So far, only few studies have investigated the accuracy of χ^{2}-fit-statistics in complex ML-SEMs (Ryu and West, 2009; Ryu, 2014; Schermelleh-Engel et al., 2014). The results of our simulation study are generally encouraging as they indicated that the overall χ^{2}-test of exact fit was only marginally biased with regard to a nominal alpha level of 5% and multivariate normal distributed and complete data. More specifically, our results indicate that the overall maximum likelihood χ^{2}-test of exact fit may be slightly too liberal for complex ML-SEM models. However, we recommended to use robust maximum likelihood estimation (MLR) when multivariate normality cannot be assumed.

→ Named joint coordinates
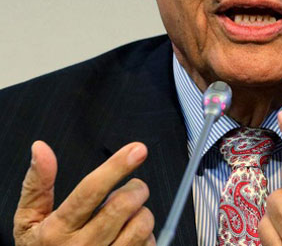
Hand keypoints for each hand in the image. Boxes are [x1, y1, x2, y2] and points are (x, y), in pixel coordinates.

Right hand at [14, 140, 155, 245]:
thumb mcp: (29, 221)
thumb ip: (37, 185)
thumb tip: (40, 149)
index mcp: (57, 231)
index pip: (91, 191)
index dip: (117, 167)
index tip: (137, 150)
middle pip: (123, 205)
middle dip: (136, 188)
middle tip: (132, 188)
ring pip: (142, 224)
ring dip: (142, 212)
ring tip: (128, 215)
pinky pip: (149, 243)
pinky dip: (146, 234)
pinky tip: (129, 236)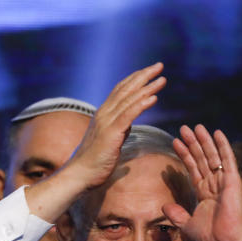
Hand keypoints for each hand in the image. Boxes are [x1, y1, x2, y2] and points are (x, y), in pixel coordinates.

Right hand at [63, 63, 165, 189]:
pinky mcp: (110, 133)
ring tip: (162, 79)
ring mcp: (106, 122)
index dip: (135, 79)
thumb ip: (118, 130)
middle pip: (126, 89)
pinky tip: (154, 97)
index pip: (120, 90)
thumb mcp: (109, 141)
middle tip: (159, 65)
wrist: (79, 174)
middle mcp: (104, 113)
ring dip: (147, 87)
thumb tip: (127, 126)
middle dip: (143, 76)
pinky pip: (128, 115)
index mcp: (103, 114)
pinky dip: (141, 104)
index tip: (149, 72)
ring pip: (129, 99)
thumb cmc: (93, 163)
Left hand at [165, 125, 241, 240]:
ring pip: (212, 156)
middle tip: (184, 128)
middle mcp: (215, 185)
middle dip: (192, 143)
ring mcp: (225, 181)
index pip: (193, 169)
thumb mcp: (187, 225)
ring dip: (204, 141)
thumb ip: (176, 214)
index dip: (185, 155)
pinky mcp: (233, 180)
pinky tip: (217, 132)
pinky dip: (223, 145)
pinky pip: (227, 160)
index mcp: (205, 193)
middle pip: (202, 159)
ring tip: (195, 126)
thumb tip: (164, 206)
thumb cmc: (211, 237)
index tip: (175, 142)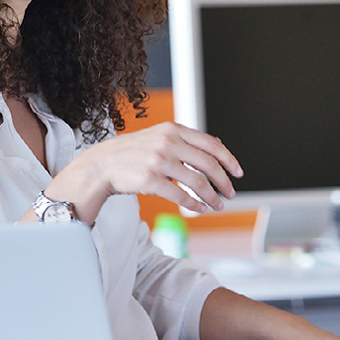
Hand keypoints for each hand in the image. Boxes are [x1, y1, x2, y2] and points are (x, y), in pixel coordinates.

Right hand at [45, 121, 242, 225]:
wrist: (100, 166)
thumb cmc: (132, 154)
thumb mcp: (159, 137)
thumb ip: (185, 140)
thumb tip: (218, 145)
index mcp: (172, 129)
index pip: (211, 144)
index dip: (229, 160)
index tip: (238, 173)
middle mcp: (167, 142)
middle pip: (208, 164)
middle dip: (223, 182)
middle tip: (230, 193)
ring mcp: (158, 161)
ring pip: (197, 182)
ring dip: (211, 197)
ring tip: (216, 206)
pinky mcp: (149, 180)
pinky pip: (180, 195)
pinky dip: (194, 204)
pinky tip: (199, 209)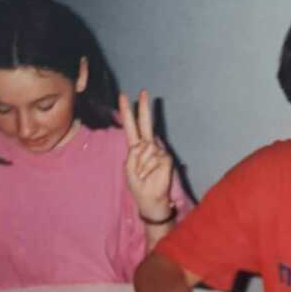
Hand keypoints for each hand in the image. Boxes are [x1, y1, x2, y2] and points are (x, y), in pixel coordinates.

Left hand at [119, 90, 174, 220]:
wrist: (150, 199)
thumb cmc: (139, 185)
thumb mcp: (128, 169)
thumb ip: (133, 154)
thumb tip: (145, 145)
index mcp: (136, 147)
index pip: (131, 126)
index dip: (127, 112)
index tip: (124, 96)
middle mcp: (148, 145)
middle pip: (145, 123)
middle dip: (144, 108)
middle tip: (143, 92)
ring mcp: (158, 151)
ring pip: (145, 149)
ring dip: (140, 165)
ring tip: (144, 175)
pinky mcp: (166, 158)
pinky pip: (153, 157)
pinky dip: (148, 168)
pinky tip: (151, 175)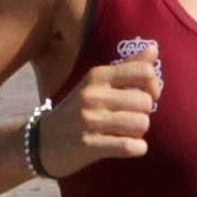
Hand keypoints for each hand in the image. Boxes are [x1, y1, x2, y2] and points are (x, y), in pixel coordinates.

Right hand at [39, 46, 161, 178]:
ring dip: (139, 133)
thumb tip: (155, 48)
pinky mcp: (89, 145)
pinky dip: (137, 149)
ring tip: (125, 133)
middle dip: (144, 114)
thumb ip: (128, 67)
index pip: (144, 72)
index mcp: (97, 76)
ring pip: (141, 124)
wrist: (41, 141)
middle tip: (129, 120)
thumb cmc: (76, 110)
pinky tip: (127, 147)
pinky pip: (130, 146)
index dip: (154, 87)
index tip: (146, 97)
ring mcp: (90, 120)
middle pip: (146, 102)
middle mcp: (93, 95)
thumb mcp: (96, 84)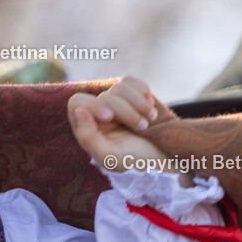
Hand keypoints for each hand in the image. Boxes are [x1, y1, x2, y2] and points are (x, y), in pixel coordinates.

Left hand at [67, 76, 193, 186]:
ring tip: (150, 119)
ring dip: (139, 104)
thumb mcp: (110, 157)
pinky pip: (131, 81)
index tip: (109, 117)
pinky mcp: (130, 93)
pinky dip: (144, 92)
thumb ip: (88, 138)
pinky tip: (150, 108)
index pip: (77, 102)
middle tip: (142, 127)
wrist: (164, 156)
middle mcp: (98, 112)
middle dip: (126, 111)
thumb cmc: (134, 160)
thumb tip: (78, 112)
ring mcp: (115, 101)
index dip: (93, 106)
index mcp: (87, 127)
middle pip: (104, 96)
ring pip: (119, 87)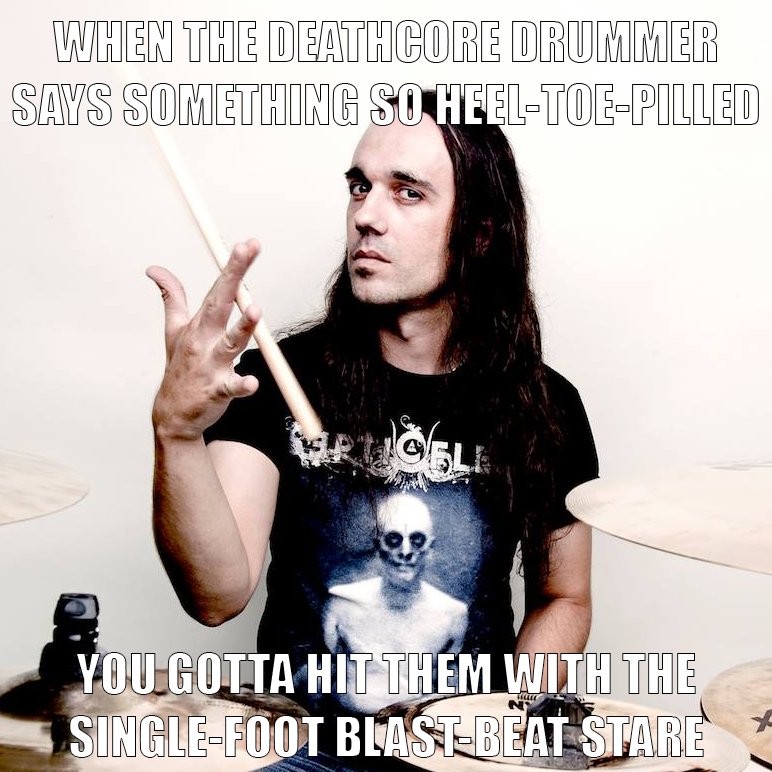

→ What you are asked to do
Resume the passage on chi-square fit tests in multilevel structural equation models, starting after its final sentence.

→ Result for this task
Future studies should focus on three issues associated with complex longitudinal multilevel MTMM modeling. First, the statistical effects of attrition (i.e., missingness) of the interchangeable raters across time and the possibilities of alternative modeling approaches should be investigated. Second, the robustness of χ^{2} fit statistics in complex multilevel SEM with non-normal and (un)complete data should be examined and alternative fit statistics for complex multilevel SEMs should be scrutinized. With respect to the investigation of fit statistics in multilevel SEM, researchers maybe inspired by the recent work of Schermelleh-Engel et al. (2014) and Ryu (2014). Third, future studies should focus on possible extensions of the LS-COM model to the other longitudinal modeling approaches [e.g., latent state-trait models, latent difference (change) models, latent growth curve models] with one or more sets of interchangeable methods and apply these models to real data.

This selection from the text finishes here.